If you came here looking for a color blindness cure, I’m very sorry to say that there is none.
Thanks to some amazing research at the University of Washington, a successful color blindness cure in monkeys has been created. Two monkeys have been cured with no ill effects – With such promising results, hopefully a true cure for this, and many other eye diseases are not that far away!
Dont miss the full article on the potential cure!!
Corrective Lenses: A Color Blindness Cure?
There are currently 4 main companies developing products to aid color blind people in reducing the effects of their condition: ColorMax, ColorView, ChomaGen, and ColorLite. All 4 companies base their efforts around utilising tinted lenses to alter the light entering the eye.
The way this works is actually quite simple. You use a lens in one or both of your eyes, the lens can either be a contact lens or in glasses frames. Because one eye has a modified quality of light, the brain can use the difference in the feedback it receives from each eye to identify more information about the colors present than it would normally. You can also use tinted lenses for both eyes, but the tints must be different colors to maintain difference in what each eye is seeing.

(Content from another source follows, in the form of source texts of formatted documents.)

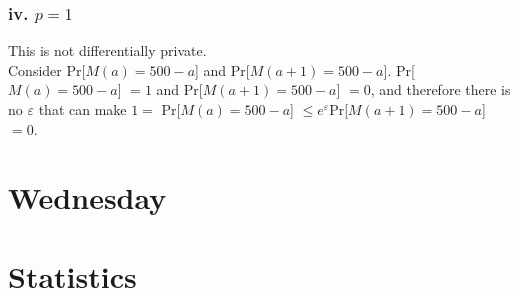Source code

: \documentclass{article}
\begin{document}
\subsubsection*{iv. $p=1$}
This is not differentially private. \\
Consider Pr[$M(a)=500-a$] and Pr[$M(a+1)=500-a$]. Pr[$M(a)=500-a$] $= 1$ and Pr[$M(a+1)=500-a$] $= 0$, and therefore there is no $\varepsilon$ that can make $1=$ Pr[$M(a)=500-a$] $ \leq e^{\varepsilon}$Pr[$M(a+1)=500-a$] $= 0$.


\section*{{\textcolor{Boogie}{Wednesday}}}
\section*{Statistics}
\end{document}

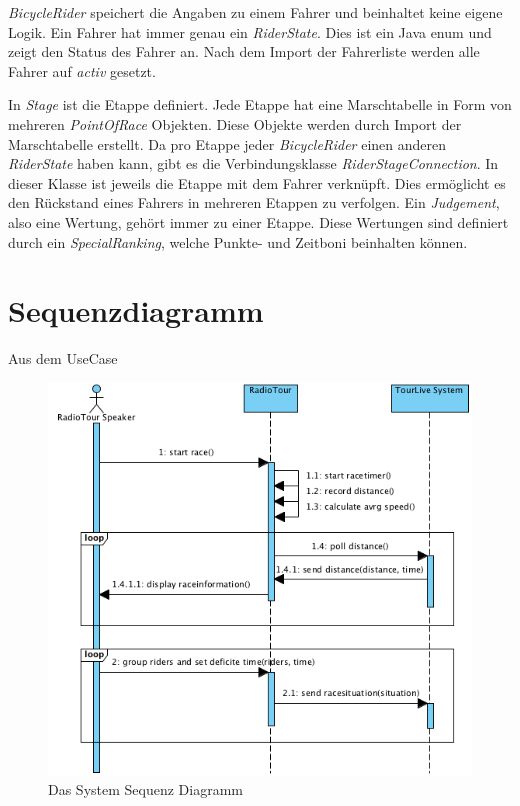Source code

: \textit{BicycleRider} speichert die Angaben zu einem Fahrer und beinhaltet keine eigene Logik. Ein Fahrer hat immer genau ein \textit{RiderState}. Dies ist ein Java \gls{enum} und zeigt den Status des Fahrer an. Nach dem Import der Fahrerliste werden alle Fahrer auf \textit{activ} gesetzt.

In \textit{Stage} ist die Etappe definiert. Jede Etappe hat eine Marschtabelle in Form von mehreren \textit{PointOfRace} Objekten. Diese Objekte werden durch Import der Marschtabelle erstellt.
Da pro Etappe jeder \textit{BicycleRider} einen anderen \textit{RiderState} haben kann, gibt es die Verbindungsklasse \textit{RiderStageConnection}. In dieser Klasse ist jeweils die Etappe mit dem Fahrer verknüpft. Dies ermöglicht es den Rückstand eines Fahrers in mehreren Etappen zu verfolgen.
Ein \textit{Judgement}, also eine Wertung, gehört immer zu einer Etappe. Diese Wertungen sind definiert durch ein \textit{SpecialRanking}, welche Punkte- und Zeitboni beinhalten können.

\section{Sequenzdiagramm}
Aus dem UseCase 

\begin{figure}[h!]
\caption{Das System Sequenz Diagramm}
\label{fig:domain}
\centering
\includegraphics{05bericht/images/ssd_rennen.png}
\end{figure} 
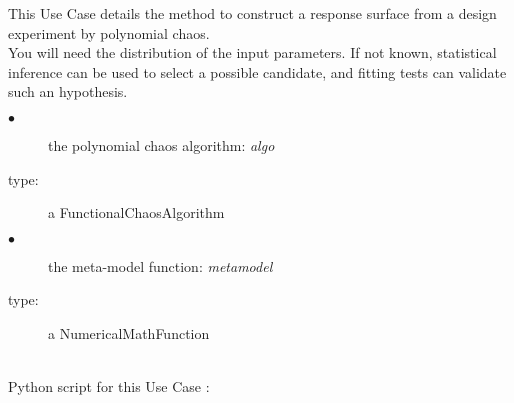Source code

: \renewcommand{\filename}{docUC_RespSurface_Polynomial_database.tex}
\renewcommand{\filetitle}{UC : Polynomial chaos approximation from a design experiment}

\HeaderIIILevel

\label{krigingApprox}


This Use Case details the method to construct a response surface from a design experiment by polynomial chaos.\\
You will need the distribution of the input parameters. If not known, statistical inference can be used to select a possible candidate,
and fitting tests can validate such an hypothesis.

{
  \begin{description}
  \item[$\bullet$] the polynomial chaos algorithm: {\itshape algo}
  \item[type:] a FunctionalChaosAlgorithm
  \item[$\bullet$] the meta-model function: {\itshape metamodel}
  \item[type:] a NumericalMathFunction
  \end{description}
}

\textspace\\
Python script for this Use Case :


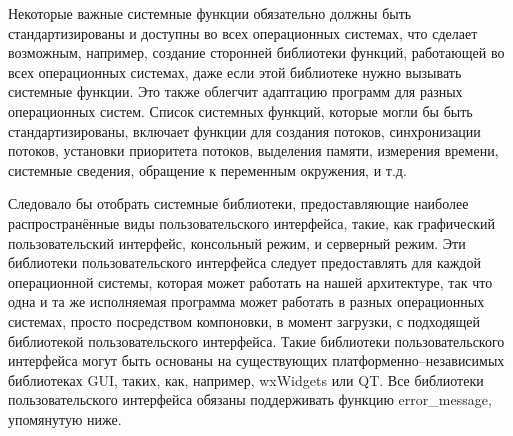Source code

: \documentclass[forwardcom.tex]{subfiles}
\begin{document}
Некоторые важные системные функции обязательно должны быть стандартизированы и доступны во всех операционных системах, что сделает возможным, например, создание сторонней библиотеки функций, работающей во всех операционных системах, даже если этой библиотеке нужно вызывать системные функции. Это также облегчит адаптацию программ для разных операционных систем. Список системных функций, которые могли бы быть стандартизированы, включает функции для создания потоков, синхронизации потоков, установки приоритета потоков, выделения памяти, измерения времени, системные сведения, обращение к переменным окружения, и т.д.

Следовало бы отобрать системные библиотеки, предоставляющие наиболее распространённые виды пользовательского интерфейса, такие, как графический пользовательский интерфейс, консольный режим, и серверный режим. Эти библиотеки пользовательского интерфейса следует предоставлять для каждой операционной системы, которая может работать на нашей архитектуре, так что одна и та же исполняемая программа может работать в разных операционных системах, просто посредством компоновки, в момент загрузки, с подходящей библиотекой пользовательского интерфейса. Такие библиотеки пользовательского интерфейса могут быть основаны на существующих платформенно--независимых библиотеках GUI, таких, как, например, wxWidgets или QT. Все библиотеки пользовательского интерфейса обязаны поддерживать функцию error\_message, упомянутую ниже. 
\end{document}
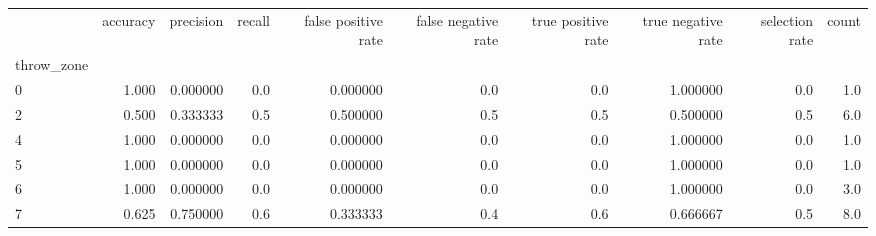 \begin{tabular}{lrrrrrrrrr}
\toprule
{} &  accuracy &  precision &  recall &  false positive rate &  false negative rate &  true positive rate &  true negative rate &  selection rate &  count \\
throw\_zone &           &            &         &                      &                      &                     &                     &                 &        \\
\midrule
0          &     1.000 &   0.000000 &     0.0 &             0.000000 &                  0.0 &                 0.0 &            1.000000 &             0.0 &    1.0 \\
2          &     0.500 &   0.333333 &     0.5 &             0.500000 &                  0.5 &                 0.5 &            0.500000 &             0.5 &    6.0 \\
4          &     1.000 &   0.000000 &     0.0 &             0.000000 &                  0.0 &                 0.0 &            1.000000 &             0.0 &    1.0 \\
5          &     1.000 &   0.000000 &     0.0 &             0.000000 &                  0.0 &                 0.0 &            1.000000 &             0.0 &    1.0 \\
6          &     1.000 &   0.000000 &     0.0 &             0.000000 &                  0.0 &                 0.0 &            1.000000 &             0.0 &    3.0 \\
7          &     0.625 &   0.750000 &     0.6 &             0.333333 &                  0.4 &                 0.6 &            0.666667 &             0.5 &    8.0 \\
\bottomrule
\end{tabular}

ChromaGen report that over 97% of patients in their study reported significant improvement in their color vision. However it should be noted that initially many patients are unsure whether they are happy with the change as the tinted lenses do change the way a patient is accustomed to seeing the world. The manufacturers of these lenses generally promise the following improvements:
- Improve general color perception
- Make colors brighter and clearer
- Allow shades of color, previously unseen, to be observed
- Improve the ability to name colors correctly (especially when assistance is provided in this area e.g. by relatives or friends)
Ultimately, all of the companies providing corrective lenses for color blindness are aiming to improve color perception in the real world, however many critics believe the lenses are only providing a dramatic increase in the success rate when taking the Ishihara Test. This critical analysis is somewhat fuelled by the fact that tinted lenses appear not to offer any benefit to patients undertaking a color arrangement test or any other types of test for that matter.